The bat family is not numerous. The vampire flies high, in great flocks, and is very destructive to fruit. This frugiverous bat, known popularly as the "flying fox," is a very interesting-looking animal, and is actually eaten by the people of Ternate. At the height of the fruit season, thousands of these creatures cross from Sumatra to the mainland, a distance never less than forty miles. Their strength of wing is enormous. I saw one captured in the steamer Nevada, forty-five miles from the Navigators, with wings measuring, when extended, nearly five feet across. These are formed of a jet black membrane, and have a highly polished claw at the extremity of each. The feet consist of five polished black claws, with which the bat hangs on, head downward, to the forest trees. His body is about twice the size of that of a very large rat, black and furry underneath, and with red foxy fur on the head and neck. He has a pointed face, a very black nose, and prominent black eyes, with a remorseless expression in them. An edible bat of vagrant habits is also found.
Ponies are imported from Sumatra, and a few horses from Australia, but the latter do not thrive.
The domestic cat always looks as if half his tail had been taken off in a trap. The domestic dog is the Asiatic, not the European dog, a leggy, ugly, vagrant, uncared-for fellow, furnishing a useful simile and little more.
Weasels, squirrels, polecats, porcupines, and other small animals exist in numbers, and the mermaid, of the genus Halicore, connects the inhabitants of the land and water.
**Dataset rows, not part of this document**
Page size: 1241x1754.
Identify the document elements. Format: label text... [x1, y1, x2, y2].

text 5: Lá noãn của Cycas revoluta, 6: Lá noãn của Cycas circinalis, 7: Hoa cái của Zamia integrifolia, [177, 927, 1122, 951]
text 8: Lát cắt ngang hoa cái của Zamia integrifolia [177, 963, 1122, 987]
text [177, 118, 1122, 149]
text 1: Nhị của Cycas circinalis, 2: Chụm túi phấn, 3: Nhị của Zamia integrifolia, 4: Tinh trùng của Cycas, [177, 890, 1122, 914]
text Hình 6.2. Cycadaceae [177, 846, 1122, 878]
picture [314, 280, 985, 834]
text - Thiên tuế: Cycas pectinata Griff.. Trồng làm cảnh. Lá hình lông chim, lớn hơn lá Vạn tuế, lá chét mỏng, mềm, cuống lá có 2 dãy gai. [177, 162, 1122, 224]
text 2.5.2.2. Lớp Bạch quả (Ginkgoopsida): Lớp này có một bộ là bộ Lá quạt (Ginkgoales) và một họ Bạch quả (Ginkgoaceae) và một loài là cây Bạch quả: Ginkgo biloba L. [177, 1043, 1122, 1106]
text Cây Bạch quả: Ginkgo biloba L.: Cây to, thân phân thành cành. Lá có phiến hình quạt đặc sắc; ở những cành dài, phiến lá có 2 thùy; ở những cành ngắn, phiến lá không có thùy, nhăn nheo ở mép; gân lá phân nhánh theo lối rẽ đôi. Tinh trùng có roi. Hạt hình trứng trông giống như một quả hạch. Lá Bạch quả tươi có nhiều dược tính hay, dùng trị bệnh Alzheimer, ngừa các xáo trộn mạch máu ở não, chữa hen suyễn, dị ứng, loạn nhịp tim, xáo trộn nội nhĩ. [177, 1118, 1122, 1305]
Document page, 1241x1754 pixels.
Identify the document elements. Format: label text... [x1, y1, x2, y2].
This Duyong, described as a creature seven or eight feet long, with a head like that of an elephant deprived of its proboscis, and the body and tail of a fish, frequents the Sumatran and Malayan shores, and its flesh is held in great estimation at the tables of sultans and rajahs. Besides these (and the list is long enough) there are many small beasts.
The reptiles are unhappily very numerous. Crawfurd mentions forty species of snakes, including the python and the cobra. Alligators in great numbers infest the tidal waters of the rivers. Iguanas and lizards of several species, marsh-frogs, and green tree-frogs abound. The land-leeches are a great pest. Scorpions and centipedes are abundant. There are many varieties of ants, among them a formidable- looking black creature nearly two inches long, a large red ant, whose bite is like a bad pinch from forceps, and which is the chief source of formic acid, and the termes, or white ant, most destructive to timber.